**Exercise prompt**
Set down the entries again word for word, without any of the images.

**Entries shown**
══════

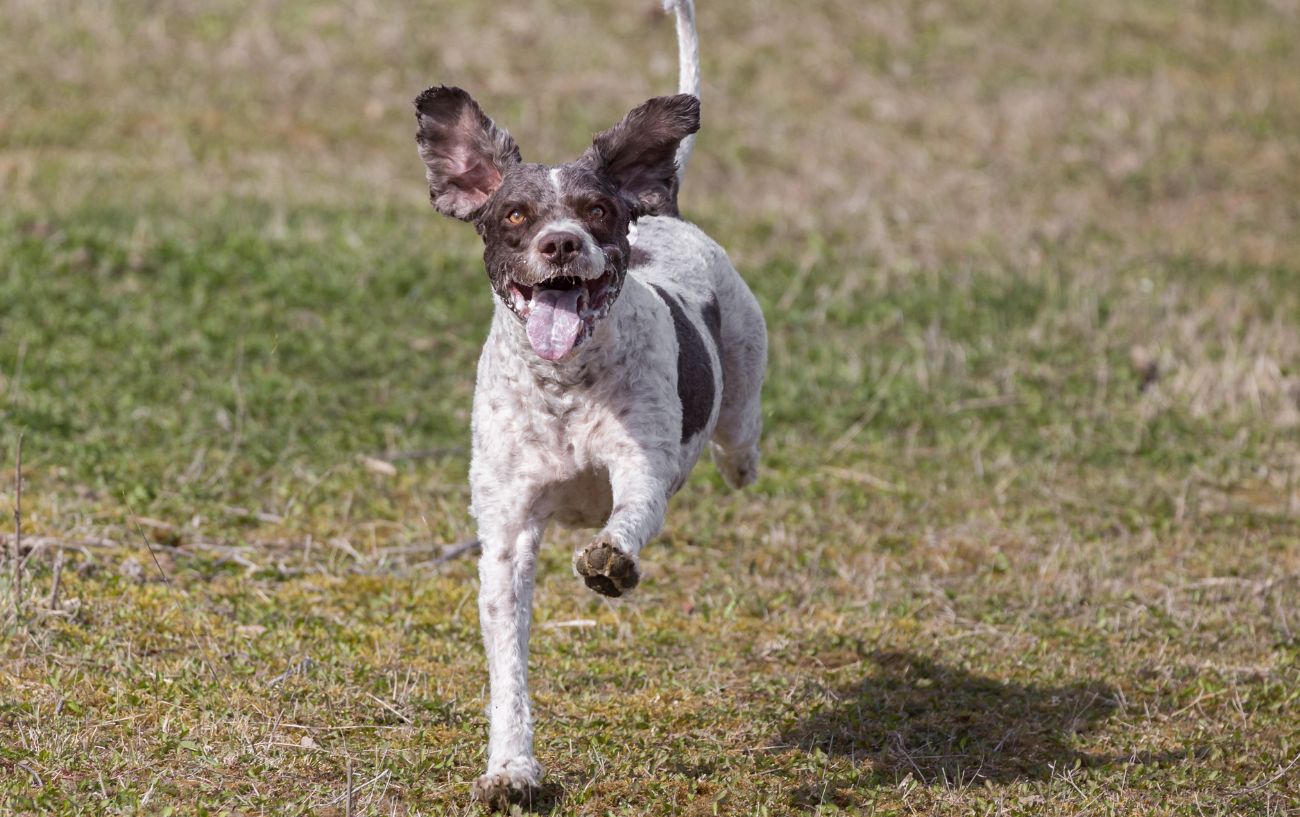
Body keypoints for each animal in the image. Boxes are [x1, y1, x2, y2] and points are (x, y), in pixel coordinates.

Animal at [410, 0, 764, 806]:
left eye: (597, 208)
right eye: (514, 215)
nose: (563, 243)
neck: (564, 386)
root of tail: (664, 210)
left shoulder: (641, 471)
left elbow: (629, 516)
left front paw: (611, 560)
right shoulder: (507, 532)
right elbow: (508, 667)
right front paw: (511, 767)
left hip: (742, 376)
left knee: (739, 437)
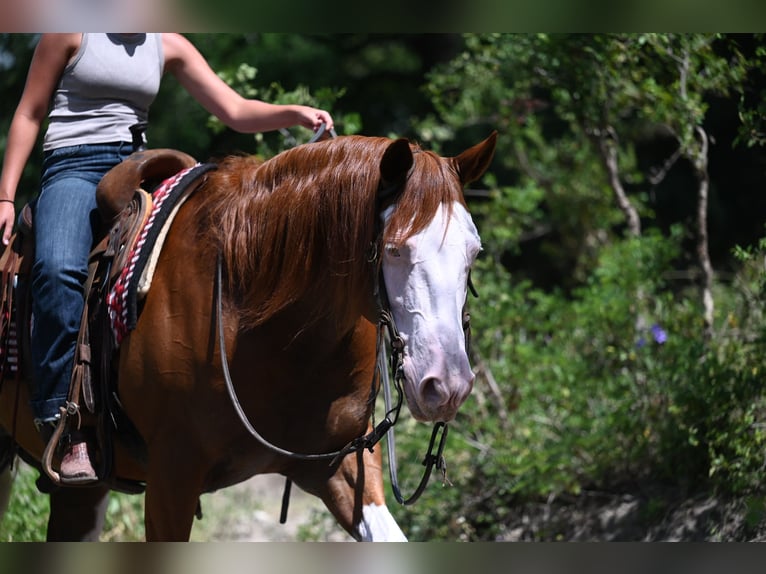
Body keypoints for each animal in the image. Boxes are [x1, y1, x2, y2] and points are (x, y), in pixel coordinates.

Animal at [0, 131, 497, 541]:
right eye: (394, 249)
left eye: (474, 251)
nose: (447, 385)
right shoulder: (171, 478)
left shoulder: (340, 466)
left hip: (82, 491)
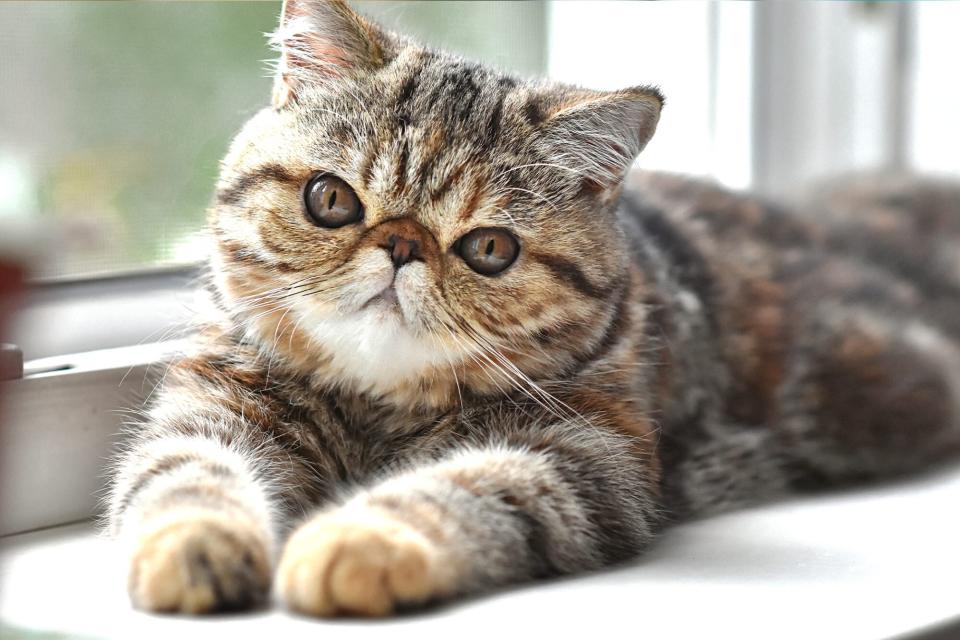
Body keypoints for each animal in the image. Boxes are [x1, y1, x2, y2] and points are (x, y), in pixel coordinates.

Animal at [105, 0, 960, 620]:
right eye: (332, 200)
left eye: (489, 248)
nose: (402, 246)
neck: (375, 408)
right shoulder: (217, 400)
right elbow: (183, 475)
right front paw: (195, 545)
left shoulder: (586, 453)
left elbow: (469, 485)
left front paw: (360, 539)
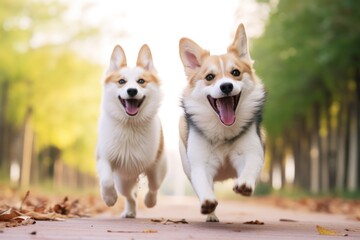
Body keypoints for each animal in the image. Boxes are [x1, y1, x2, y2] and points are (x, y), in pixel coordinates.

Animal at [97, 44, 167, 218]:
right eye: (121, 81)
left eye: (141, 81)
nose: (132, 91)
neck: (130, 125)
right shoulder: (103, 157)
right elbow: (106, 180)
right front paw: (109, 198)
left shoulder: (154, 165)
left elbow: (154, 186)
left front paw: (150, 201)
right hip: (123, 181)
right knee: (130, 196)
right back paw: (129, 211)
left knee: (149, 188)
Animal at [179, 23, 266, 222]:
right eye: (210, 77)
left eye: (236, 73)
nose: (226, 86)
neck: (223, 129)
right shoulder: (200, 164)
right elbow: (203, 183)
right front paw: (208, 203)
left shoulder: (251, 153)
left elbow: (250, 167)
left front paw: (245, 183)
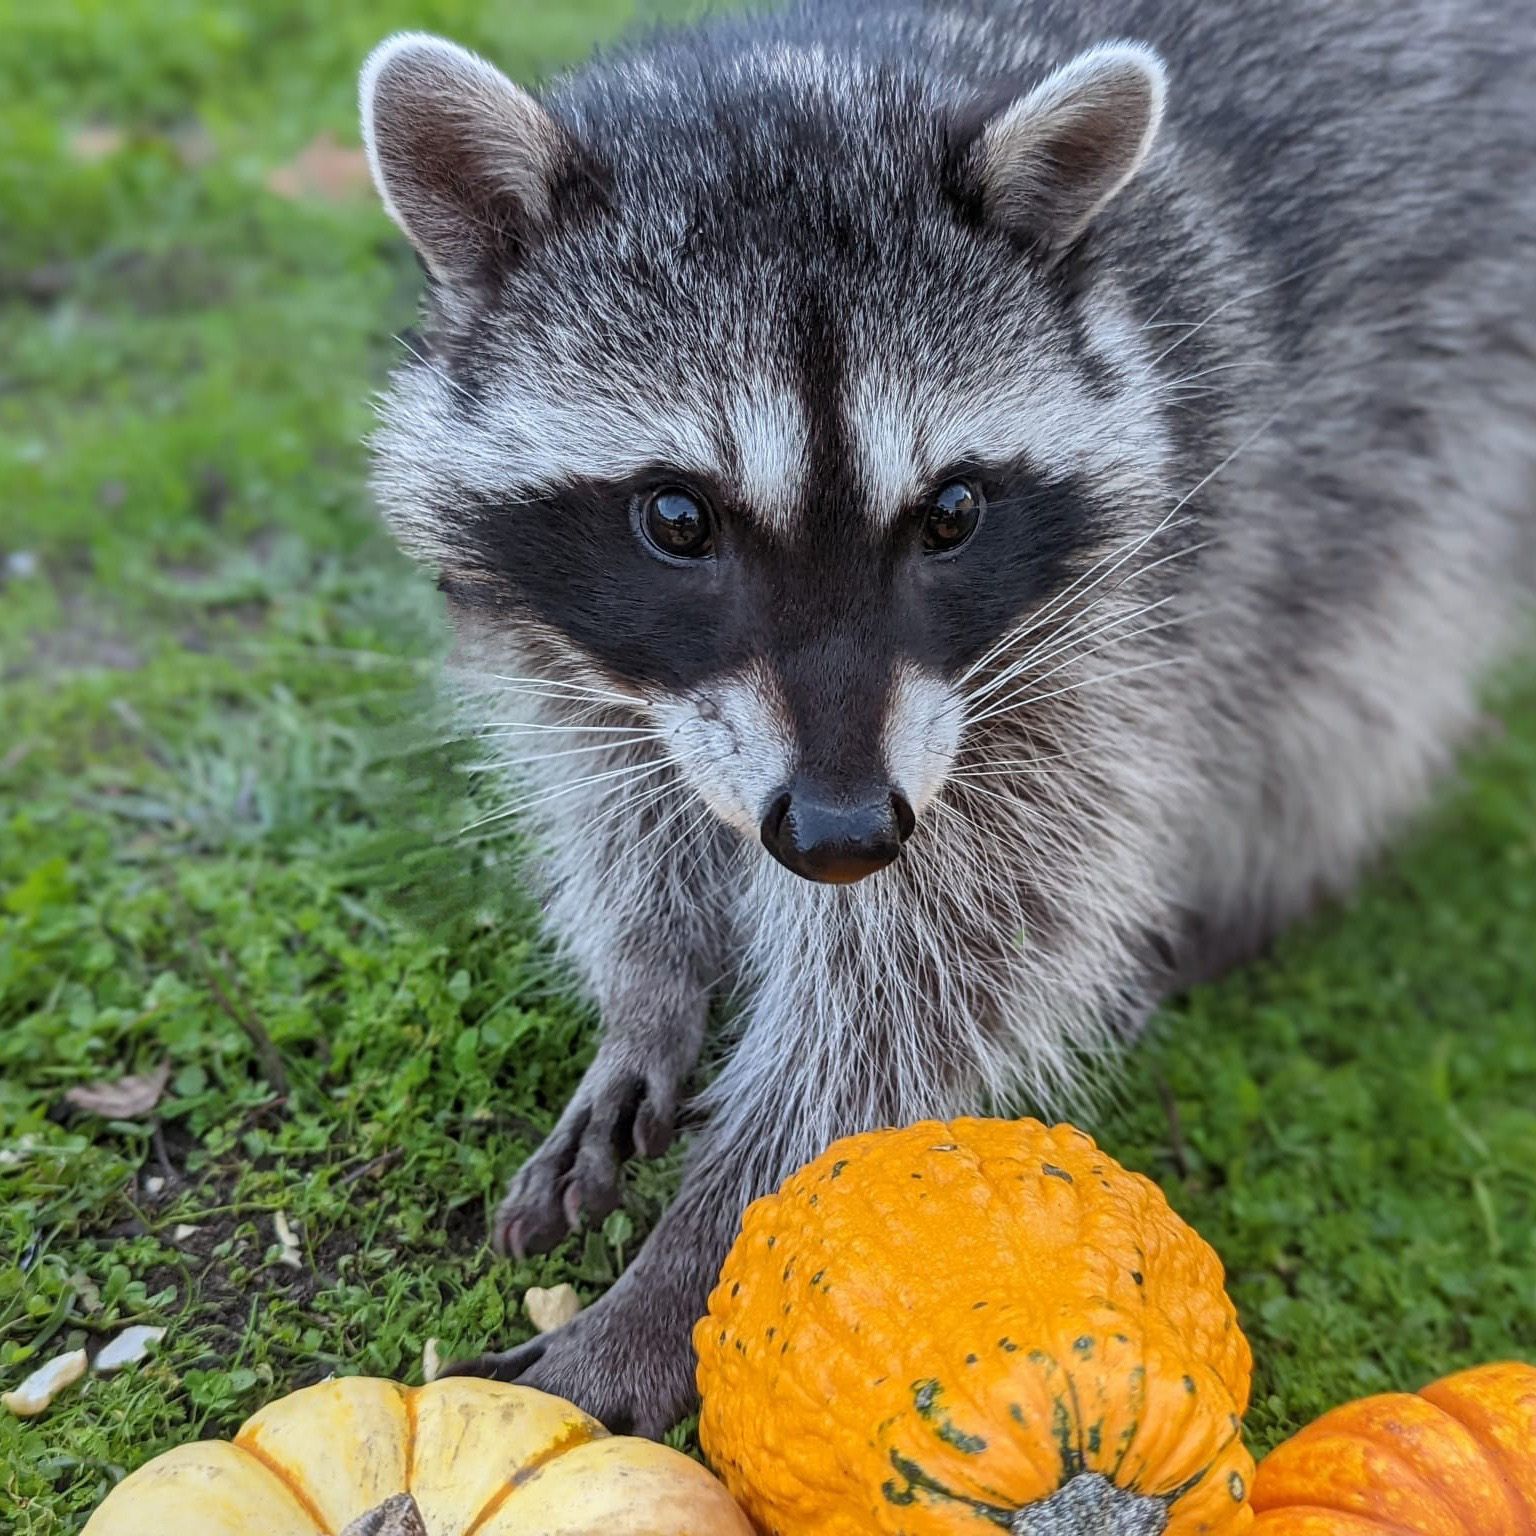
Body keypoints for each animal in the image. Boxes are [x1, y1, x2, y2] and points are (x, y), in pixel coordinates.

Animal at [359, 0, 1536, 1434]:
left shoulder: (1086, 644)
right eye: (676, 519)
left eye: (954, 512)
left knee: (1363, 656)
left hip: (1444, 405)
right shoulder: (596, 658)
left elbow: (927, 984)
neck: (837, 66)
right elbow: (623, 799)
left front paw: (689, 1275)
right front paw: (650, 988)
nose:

══════

**Answer**
Body keypoints for each animal in the image. Boxes are [x1, y1, x2, y2] and points are (x, y), in pixel coordinates.

Animal at [410, 0, 764, 806]:
left eye: (597, 208)
right eye: (514, 215)
nose: (563, 243)
neck: (564, 386)
root of tail: (664, 210)
left shoulder: (641, 471)
left elbow: (629, 516)
left front paw: (611, 560)
right shoulder: (507, 532)
right elbow: (508, 667)
right front paw: (511, 767)
left hip: (742, 376)
left knee: (739, 437)
Body keypoints for each animal in the image. Boxes are [x1, y1, x2, y2] and points are (x, y), in pixel coordinates.

Animal at [0, 131, 497, 541]:
right eye: (394, 249)
left eye: (474, 251)
nose: (447, 385)
right shoulder: (171, 478)
left shoulder: (340, 466)
left hip: (82, 491)
Body keypoints for each animal in the image. Boxes are [x1, y1, x2, y2] and points are (x, y), in pixel coordinates.

Animal at [105, 0, 960, 620]:
right eye: (332, 200)
left eye: (489, 248)
nose: (402, 246)
neck: (375, 408)
right shoulder: (217, 400)
right elbow: (183, 475)
right front paw: (195, 545)
left shoulder: (586, 453)
left elbow: (469, 485)
left front paw: (360, 539)
Body keypoints for each animal in the image. Boxes are [x1, y1, x2, y2] and points are (x, y), in pixel coordinates.

Animal at [97, 44, 167, 218]:
right eye: (121, 81)
left eye: (141, 81)
nose: (132, 91)
neck: (130, 125)
right shoulder: (103, 157)
right elbow: (106, 180)
right front paw: (109, 198)
left shoulder: (154, 165)
left elbow: (154, 186)
left front paw: (150, 201)
right hip: (123, 181)
right knee: (130, 196)
right back paw: (129, 211)
left knee: (149, 188)
Animal at [179, 23, 266, 222]:
right eye: (210, 77)
left eye: (236, 73)
nose: (226, 86)
neck: (223, 129)
right shoulder: (200, 164)
right elbow: (203, 183)
right front paw: (208, 203)
left shoulder: (251, 153)
left elbow: (250, 167)
left front paw: (245, 183)
Body keypoints for each animal in the image. Boxes are [x1, y1, x2, y2] and points are (x, y), in pixel coordinates.

Animal at [359, 0, 1536, 1434]:
left shoulder: (1086, 644)
right eye: (676, 519)
left eye: (954, 512)
left knee: (1363, 656)
left hip: (1444, 405)
right shoulder: (596, 658)
left elbow: (927, 984)
neck: (837, 66)
right elbow: (623, 799)
left front paw: (689, 1275)
right front paw: (650, 988)
nose:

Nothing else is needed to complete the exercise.